#### WORK INSTRUCTION:
Retype the listing from its first line down through the line containing "Pain plat aux pommes de terre". Include both ends and keep every line unchanged.

Data items:
• • • • •

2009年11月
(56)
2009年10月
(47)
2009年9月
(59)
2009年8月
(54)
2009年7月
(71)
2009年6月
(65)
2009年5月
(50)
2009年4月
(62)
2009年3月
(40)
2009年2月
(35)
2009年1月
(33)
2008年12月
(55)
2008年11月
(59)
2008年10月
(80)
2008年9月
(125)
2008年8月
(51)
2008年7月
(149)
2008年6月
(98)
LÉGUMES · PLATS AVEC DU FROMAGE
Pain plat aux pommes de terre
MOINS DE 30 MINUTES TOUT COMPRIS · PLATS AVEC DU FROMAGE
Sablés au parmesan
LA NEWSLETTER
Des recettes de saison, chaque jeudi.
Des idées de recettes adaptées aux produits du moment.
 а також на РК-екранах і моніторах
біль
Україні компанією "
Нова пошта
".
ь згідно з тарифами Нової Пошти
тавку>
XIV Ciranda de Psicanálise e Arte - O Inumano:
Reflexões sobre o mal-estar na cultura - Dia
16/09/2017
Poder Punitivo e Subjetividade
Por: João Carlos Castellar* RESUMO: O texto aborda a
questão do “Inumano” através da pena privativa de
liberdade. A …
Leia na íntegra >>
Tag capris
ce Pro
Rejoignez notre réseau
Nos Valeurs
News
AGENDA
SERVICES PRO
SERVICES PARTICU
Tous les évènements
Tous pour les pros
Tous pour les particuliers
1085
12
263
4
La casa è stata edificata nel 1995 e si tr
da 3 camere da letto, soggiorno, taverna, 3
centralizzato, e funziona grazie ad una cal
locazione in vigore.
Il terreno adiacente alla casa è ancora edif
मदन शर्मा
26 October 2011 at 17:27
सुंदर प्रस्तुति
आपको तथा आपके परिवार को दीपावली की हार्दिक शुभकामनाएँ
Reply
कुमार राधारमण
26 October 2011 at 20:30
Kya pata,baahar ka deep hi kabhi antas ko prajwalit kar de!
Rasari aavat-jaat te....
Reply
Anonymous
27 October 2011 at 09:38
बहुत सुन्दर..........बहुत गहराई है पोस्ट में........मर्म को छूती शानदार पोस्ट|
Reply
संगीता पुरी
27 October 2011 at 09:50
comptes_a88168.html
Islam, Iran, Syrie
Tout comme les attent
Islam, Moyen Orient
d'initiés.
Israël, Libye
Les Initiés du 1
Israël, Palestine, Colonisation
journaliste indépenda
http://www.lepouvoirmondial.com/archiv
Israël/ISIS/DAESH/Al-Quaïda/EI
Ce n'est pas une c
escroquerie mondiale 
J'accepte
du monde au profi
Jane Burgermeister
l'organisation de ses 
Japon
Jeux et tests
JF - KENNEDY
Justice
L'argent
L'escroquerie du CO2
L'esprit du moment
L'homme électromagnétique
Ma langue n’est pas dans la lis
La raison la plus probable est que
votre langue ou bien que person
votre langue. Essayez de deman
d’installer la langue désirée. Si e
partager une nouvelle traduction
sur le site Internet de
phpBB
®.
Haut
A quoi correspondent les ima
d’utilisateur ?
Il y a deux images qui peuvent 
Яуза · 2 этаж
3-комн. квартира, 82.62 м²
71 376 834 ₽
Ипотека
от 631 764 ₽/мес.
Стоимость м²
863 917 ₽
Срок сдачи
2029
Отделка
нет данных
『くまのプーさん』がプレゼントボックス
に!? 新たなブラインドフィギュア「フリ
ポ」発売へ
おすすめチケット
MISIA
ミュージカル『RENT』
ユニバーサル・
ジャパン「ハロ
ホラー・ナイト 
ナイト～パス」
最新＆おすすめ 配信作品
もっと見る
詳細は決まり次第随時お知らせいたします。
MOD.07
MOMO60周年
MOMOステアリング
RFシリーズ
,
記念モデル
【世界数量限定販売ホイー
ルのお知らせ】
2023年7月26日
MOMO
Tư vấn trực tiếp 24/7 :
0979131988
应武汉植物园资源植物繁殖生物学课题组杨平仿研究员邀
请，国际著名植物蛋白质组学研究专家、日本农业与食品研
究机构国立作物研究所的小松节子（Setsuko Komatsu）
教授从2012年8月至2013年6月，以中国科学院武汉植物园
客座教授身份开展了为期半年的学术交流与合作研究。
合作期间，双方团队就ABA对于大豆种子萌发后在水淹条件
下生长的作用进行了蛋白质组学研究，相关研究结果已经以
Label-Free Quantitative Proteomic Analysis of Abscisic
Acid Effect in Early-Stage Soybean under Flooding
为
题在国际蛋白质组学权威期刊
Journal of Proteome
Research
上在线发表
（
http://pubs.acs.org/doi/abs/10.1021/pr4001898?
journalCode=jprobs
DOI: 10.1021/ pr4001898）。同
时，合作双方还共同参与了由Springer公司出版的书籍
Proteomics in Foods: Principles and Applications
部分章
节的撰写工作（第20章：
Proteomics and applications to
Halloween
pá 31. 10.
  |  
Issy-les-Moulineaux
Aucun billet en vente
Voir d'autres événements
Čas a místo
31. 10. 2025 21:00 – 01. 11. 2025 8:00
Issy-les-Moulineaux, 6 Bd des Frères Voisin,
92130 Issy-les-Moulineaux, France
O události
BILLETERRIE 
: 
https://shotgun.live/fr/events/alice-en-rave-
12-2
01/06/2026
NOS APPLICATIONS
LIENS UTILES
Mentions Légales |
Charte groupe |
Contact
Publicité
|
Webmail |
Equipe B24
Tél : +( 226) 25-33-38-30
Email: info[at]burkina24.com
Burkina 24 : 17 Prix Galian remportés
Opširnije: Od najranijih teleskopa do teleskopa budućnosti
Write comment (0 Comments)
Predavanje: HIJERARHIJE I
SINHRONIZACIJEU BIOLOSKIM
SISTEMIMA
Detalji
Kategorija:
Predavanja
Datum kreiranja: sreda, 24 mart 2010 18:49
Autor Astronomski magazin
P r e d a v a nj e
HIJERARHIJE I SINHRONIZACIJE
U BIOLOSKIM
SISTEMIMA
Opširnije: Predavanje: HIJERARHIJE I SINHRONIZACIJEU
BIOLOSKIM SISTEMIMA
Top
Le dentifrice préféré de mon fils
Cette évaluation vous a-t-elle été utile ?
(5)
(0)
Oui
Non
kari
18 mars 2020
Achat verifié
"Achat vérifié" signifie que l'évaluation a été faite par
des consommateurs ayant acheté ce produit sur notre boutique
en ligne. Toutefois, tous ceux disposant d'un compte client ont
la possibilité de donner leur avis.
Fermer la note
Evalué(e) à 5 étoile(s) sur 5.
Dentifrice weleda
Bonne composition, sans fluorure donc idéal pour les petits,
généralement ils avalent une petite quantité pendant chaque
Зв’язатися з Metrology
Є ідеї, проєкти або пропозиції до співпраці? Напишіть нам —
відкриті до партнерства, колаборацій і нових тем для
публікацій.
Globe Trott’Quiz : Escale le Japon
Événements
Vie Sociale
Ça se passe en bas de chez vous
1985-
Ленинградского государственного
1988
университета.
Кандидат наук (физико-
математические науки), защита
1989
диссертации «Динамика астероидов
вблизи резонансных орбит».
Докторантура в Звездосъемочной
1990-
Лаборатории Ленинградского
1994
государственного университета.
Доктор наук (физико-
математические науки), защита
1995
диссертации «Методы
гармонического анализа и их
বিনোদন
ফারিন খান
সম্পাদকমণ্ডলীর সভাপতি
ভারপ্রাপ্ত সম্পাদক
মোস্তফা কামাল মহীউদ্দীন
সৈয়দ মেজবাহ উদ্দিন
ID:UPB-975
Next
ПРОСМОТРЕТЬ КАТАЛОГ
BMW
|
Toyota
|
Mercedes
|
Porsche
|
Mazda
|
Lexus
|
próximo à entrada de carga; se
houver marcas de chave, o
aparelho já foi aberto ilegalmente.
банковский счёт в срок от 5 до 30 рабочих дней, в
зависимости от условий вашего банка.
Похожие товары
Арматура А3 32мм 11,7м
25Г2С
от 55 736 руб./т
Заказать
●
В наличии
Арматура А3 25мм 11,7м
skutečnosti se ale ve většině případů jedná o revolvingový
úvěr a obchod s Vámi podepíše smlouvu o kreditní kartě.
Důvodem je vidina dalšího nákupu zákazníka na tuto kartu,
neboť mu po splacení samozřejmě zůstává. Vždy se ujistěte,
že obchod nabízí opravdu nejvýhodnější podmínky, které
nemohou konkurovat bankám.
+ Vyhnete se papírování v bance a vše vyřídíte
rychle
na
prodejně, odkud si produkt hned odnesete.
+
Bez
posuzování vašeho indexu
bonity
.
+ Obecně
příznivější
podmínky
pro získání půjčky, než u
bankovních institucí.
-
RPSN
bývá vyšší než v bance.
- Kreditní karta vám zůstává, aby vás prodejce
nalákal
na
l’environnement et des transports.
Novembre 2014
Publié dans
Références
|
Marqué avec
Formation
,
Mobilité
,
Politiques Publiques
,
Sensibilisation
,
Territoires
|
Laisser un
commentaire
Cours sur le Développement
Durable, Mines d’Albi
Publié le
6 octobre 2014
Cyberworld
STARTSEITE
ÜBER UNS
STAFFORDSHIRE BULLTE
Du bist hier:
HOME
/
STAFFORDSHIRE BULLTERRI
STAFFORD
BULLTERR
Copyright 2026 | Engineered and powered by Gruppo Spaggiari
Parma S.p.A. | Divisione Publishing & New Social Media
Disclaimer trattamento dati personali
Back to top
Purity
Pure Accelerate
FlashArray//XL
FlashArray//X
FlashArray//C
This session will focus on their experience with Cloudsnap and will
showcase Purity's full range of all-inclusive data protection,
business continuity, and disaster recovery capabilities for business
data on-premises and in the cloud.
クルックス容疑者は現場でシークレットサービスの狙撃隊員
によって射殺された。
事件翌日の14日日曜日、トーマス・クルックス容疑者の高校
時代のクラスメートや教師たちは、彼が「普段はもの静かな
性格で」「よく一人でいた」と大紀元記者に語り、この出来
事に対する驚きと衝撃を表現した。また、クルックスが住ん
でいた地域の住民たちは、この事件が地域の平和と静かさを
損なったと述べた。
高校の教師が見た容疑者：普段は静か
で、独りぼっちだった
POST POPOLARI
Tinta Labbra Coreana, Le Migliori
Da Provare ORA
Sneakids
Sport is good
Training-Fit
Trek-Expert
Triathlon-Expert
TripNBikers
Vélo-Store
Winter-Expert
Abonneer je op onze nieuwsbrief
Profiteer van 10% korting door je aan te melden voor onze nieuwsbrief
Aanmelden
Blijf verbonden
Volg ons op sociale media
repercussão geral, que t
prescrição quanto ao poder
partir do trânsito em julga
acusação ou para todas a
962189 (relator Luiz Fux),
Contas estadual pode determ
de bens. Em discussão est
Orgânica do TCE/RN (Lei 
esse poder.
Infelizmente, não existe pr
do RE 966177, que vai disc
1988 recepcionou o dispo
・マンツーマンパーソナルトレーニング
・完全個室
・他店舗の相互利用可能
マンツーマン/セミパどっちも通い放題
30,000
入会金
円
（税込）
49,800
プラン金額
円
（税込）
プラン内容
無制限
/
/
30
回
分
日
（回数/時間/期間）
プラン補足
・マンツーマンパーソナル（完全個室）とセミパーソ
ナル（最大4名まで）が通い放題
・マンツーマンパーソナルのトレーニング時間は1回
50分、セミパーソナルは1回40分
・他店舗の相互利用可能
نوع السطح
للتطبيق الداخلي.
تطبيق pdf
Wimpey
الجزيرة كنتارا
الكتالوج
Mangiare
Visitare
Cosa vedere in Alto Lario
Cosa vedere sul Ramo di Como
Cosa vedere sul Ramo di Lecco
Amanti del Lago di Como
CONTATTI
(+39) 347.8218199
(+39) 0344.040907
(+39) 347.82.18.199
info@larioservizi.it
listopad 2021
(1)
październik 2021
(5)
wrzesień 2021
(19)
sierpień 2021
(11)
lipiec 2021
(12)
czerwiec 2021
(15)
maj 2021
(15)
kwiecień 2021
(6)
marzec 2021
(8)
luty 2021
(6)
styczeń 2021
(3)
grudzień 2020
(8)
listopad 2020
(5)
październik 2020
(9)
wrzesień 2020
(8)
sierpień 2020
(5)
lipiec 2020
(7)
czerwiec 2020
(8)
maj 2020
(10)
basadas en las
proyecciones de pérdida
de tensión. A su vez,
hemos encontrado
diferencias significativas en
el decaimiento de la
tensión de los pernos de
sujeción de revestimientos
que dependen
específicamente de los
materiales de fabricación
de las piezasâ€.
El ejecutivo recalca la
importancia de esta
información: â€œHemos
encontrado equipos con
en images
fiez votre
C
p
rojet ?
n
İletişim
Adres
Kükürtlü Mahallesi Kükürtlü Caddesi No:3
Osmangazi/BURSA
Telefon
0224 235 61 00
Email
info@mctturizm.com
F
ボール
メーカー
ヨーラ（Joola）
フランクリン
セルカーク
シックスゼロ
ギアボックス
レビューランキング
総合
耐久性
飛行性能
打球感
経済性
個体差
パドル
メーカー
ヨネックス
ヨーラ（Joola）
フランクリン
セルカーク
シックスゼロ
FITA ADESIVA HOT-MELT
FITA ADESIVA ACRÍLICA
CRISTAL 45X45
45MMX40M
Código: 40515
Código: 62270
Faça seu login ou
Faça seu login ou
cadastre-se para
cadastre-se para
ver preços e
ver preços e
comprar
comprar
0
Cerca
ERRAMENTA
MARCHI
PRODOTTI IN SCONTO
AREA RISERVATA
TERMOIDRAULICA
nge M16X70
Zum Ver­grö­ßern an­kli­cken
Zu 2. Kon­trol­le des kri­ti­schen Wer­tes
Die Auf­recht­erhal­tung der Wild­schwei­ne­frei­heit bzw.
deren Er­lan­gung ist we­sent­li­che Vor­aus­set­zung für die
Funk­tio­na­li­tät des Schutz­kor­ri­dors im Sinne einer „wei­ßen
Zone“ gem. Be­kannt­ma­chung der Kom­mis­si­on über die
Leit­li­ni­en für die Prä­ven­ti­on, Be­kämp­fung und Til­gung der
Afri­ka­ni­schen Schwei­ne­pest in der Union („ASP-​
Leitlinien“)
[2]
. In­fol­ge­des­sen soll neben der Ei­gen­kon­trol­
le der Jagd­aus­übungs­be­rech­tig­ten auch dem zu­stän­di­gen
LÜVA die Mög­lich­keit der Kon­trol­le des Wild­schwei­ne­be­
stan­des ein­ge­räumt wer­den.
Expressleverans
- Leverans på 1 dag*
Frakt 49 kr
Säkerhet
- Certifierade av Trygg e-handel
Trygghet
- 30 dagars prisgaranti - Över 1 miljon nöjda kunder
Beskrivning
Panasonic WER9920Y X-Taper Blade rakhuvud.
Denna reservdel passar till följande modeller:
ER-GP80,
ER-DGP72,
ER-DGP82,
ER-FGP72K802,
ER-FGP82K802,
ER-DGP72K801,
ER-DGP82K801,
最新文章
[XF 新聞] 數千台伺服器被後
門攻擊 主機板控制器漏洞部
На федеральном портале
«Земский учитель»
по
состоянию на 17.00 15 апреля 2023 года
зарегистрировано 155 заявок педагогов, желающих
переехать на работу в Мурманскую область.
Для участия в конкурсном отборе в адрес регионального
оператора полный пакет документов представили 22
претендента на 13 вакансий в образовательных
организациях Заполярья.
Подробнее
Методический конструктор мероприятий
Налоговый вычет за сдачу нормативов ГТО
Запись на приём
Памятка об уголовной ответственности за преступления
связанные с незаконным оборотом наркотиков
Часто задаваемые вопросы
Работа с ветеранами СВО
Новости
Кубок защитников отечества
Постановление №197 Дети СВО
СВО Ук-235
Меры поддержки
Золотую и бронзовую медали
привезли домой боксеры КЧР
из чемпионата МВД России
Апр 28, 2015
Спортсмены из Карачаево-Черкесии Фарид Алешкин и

• • • • •

#### ANSWER SPACE:
2009年11月
(56)
2009年10月
(47)
2009年9月
(59)
2009年8月
(54)
2009年7月
(71)
2009年6月
(65)
2009年5月
(50)
2009年4月
(62)
2009年3月
(40)
2009年2月
(35)
2009年1月
(33)
2008年12月
(55)
2008年11月
(59)
2008年10月
(80)
2008年9月
(125)
2008年8月
(51)
2008年7月
(149)
2008年6月
(98)
LÉGUMES · PLATS AVEC DU FROMAGE
Pain plat aux pommes de terre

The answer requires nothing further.